After a short opening work–the Elgar Serenade for String Orchestra–pianist Shai Woosner played the Mozart 21st Piano Concerto.  This was the one that, growing up, I always heard called the “Elvira Madigan” concerto, named after a Swedish film from 1967 that used its Andante movement as a theme.  This had made this particular movement one of those classical pieces that always appeared on “classical greatest hits”-type albums, although the association with the movie meant nothing to me.  Still, I remember owning a copy of this on vinyl, and it’s an entirely charming work — classic late Mozart, sparkling and hinting at where he might have gone into Romanticism had he lived past 35.  Woosner was fascinating to watch.  The concerto opened with a long passage by the orchestra before the piano entered, to which he listened and nodded along.  As his entrance approached, his fingers began to twitch. He would touch the keys lightly as if to say “You still there?” and put them back in his lap.  Then they would twitch again.  His interpretation of the concerto was crisp, somewhat restrained, but still fairly expressive.

So, now on to opening that door, at last, to Fate.

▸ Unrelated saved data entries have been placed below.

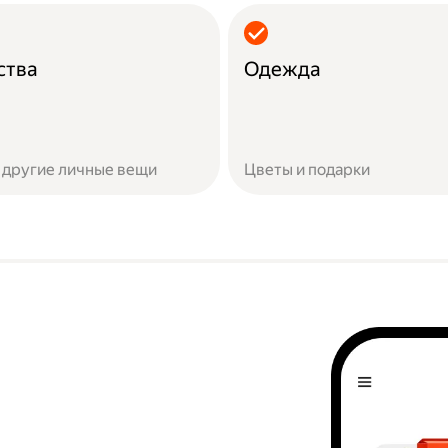
ства
Одежда
 другие личные вещи
Цветы и подарки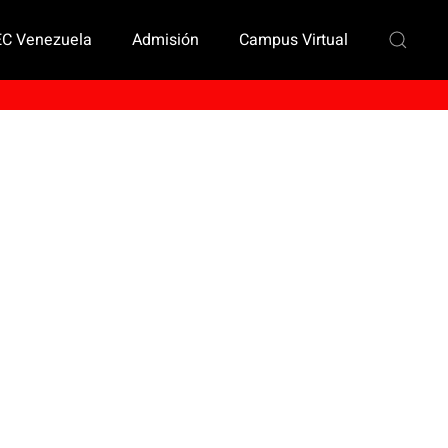
EC Venezuela
Admisión
Campus Virtual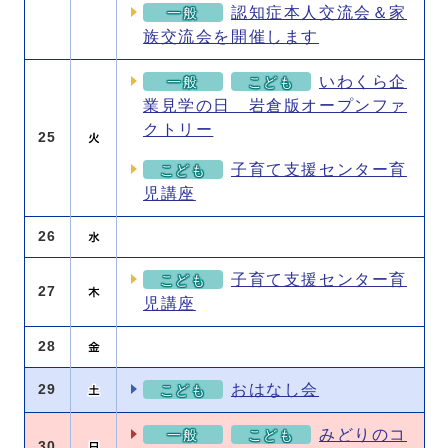
認知症本人交流会＆家
一般
族交流会を開催します
いわくら企
一般
こども
業見学の日 岩倉版オープンファ
クトリー
25
子育て支援センター育
こども
児講座
26
子育て支援センター育
こども
27
児講座
28
おはなし会
29
こども
みどりのコ
一般
こども
30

The guest conductor, Nicholas Collon, is one of those rising stars in the world of conducting at age 36. The program notes his “elegant conducting style and searching musical intellect.”  A slender man with a mop of dark hair,  he seemed to me to be simultaneously unassuming yet in complete control, the “elegant” part being in the almost dance-like grace of his gestures.  (I was not surprised to find out he is a viola player).  Under his baton, the first movement’s famous opening motif moved quickly–the orchestra moved out of the fermata on the fourth note directly into the second set of four notes, and from there, he set a tempo somewhat faster than many I have heard.  The first movement is full of drama and fire, and this faster tempo served to fan the flames into a solid buildup of tension.  The quieter woodwind passages were crisp and clear, with the use of dynamics adding to the feeling of expansion and contraction before the final explosion in the coda (picture the fire, having finally caught, burning out of control.) The second movement was beautiful and lyrical, reminding me more than it ever had of the similarly-gorgeous slow movement of Beethoven’s Seventh Symphony. The scherzo -like third movement featured crisp playing by the orchestra in the rapid scales initiated by the violas and wonderfully-balanced wind work until all died down to the transition to the fourth movement and the major key.  Here, Collon took a repeat that isn’t always taken of the initial theme of the movement’s opening, triumphant theme–a repeat I am not sure I care for, given that that theme comes back again after the scherzo movement comes back to insert itself in the finale.  Still, I can’t say that I minded hearing that glorious final theme an extra time.

Consider that door opened and answered. Fate will knock again, I am sure. Hopefully next time it will not wait for 40 years.

Coda:  I commend to you Matthew Guerrieri’s book The First Four Notes, which I am finally getting around to finishing.  It’s a fascinating book about how Beethoven, in particular the Fifth Symphony, has been received over the years around the world.